◆ MATERIAL TO PROCESS ◆
______________________________
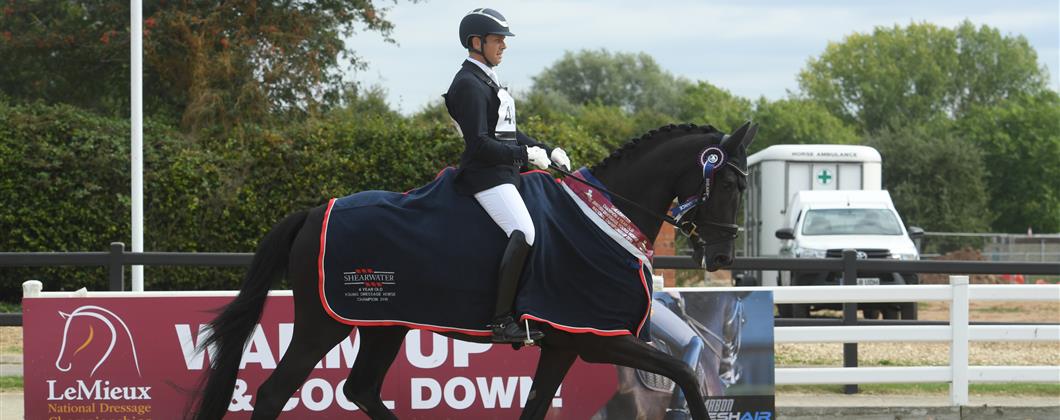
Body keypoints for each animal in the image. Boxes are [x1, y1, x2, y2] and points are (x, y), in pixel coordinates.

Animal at [190, 120, 754, 415]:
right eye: (728, 184)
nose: (723, 259)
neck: (606, 216)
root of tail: (313, 213)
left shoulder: (565, 345)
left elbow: (536, 405)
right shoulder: (600, 338)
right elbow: (686, 375)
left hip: (385, 324)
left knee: (360, 389)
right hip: (321, 324)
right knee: (274, 392)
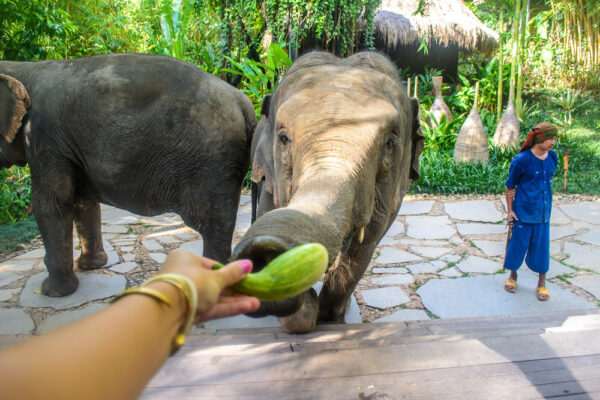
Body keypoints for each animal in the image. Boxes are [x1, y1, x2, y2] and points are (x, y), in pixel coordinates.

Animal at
______________________________
◆ WHAT YOU ARE ASKED TO DO ◆
Exactly the lines from the one containing "right shoulder: (600, 338)" to the end of the records above, both end lines included, are to be printed, and no pictures with them.

◆ RESPONSE BELOW ◆
right shoulder: (600, 338)
right elbow: (686, 375)
left hip: (385, 324)
left knee: (360, 389)
right hip: (321, 324)
right knee: (274, 392)
Body keypoints for each animal in the image. Boxes are [x1, y1, x2, y2] and points are (x, y), in pixel coordinates.

Animal at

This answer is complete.